Assignment: Write the entries out exactly. Any images they hold stay out of the copy.
[Input for this task — start]
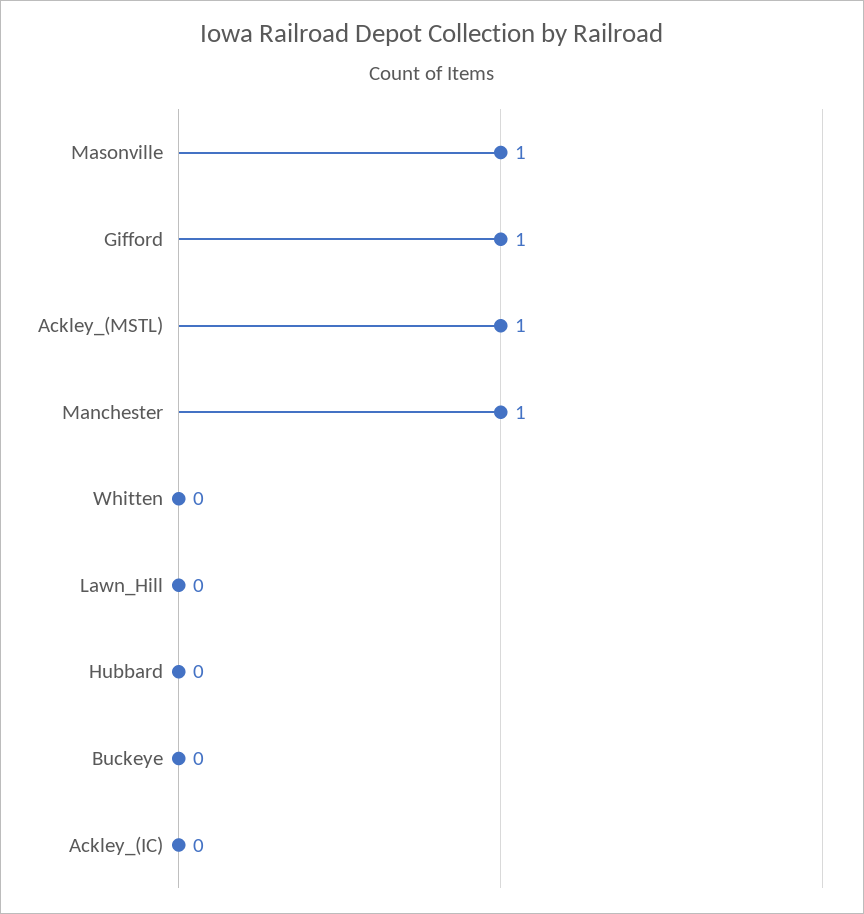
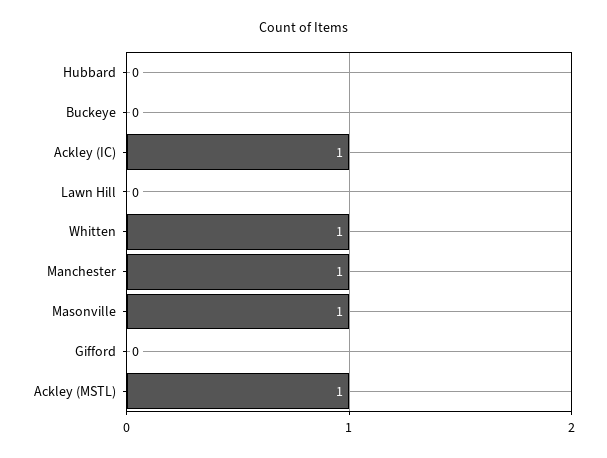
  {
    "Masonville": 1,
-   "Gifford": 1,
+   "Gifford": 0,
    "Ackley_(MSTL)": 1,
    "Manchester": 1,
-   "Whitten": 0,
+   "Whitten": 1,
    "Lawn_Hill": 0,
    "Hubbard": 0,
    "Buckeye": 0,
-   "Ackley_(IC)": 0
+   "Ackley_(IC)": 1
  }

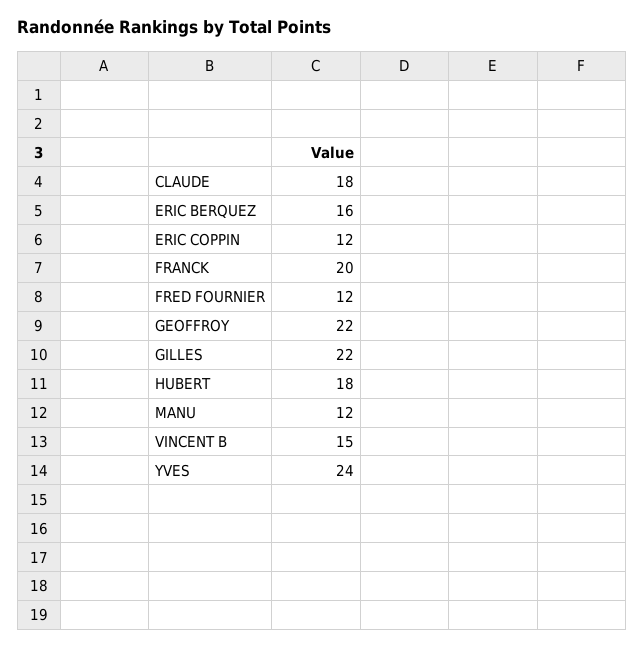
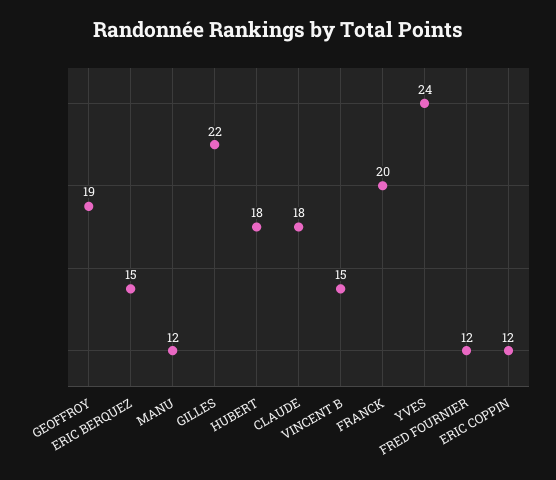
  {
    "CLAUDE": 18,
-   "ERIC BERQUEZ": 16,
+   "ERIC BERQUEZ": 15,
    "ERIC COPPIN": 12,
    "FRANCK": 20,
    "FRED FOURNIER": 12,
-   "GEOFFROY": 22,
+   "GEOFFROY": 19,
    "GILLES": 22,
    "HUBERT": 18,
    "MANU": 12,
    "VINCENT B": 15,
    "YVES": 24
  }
[Input for this task — finish]
Task result:
  {
    "Masonville": 1,
-   "Gifford": 1,
+   "Gifford": 0,
    "Ackley_(MSTL)": 1,
    "Manchester": 1,
-   "Whitten": 0,
+   "Whitten": 1,
    "Lawn_Hill": 0,
    "Hubbard": 0,
    "Buckeye": 0,
-   "Ackley_(IC)": 0
+   "Ackley_(IC)": 1
  }

  {
    "CLAUDE": 18,
-   "ERIC BERQUEZ": 16,
+   "ERIC BERQUEZ": 15,
    "ERIC COPPIN": 12,
    "FRANCK": 20,
    "FRED FOURNIER": 12,
-   "GEOFFROY": 22,
+   "GEOFFROY": 19,
    "GILLES": 22,
    "HUBERT": 18,
    "MANU": 12,
    "VINCENT B": 15,
    "YVES": 24
  }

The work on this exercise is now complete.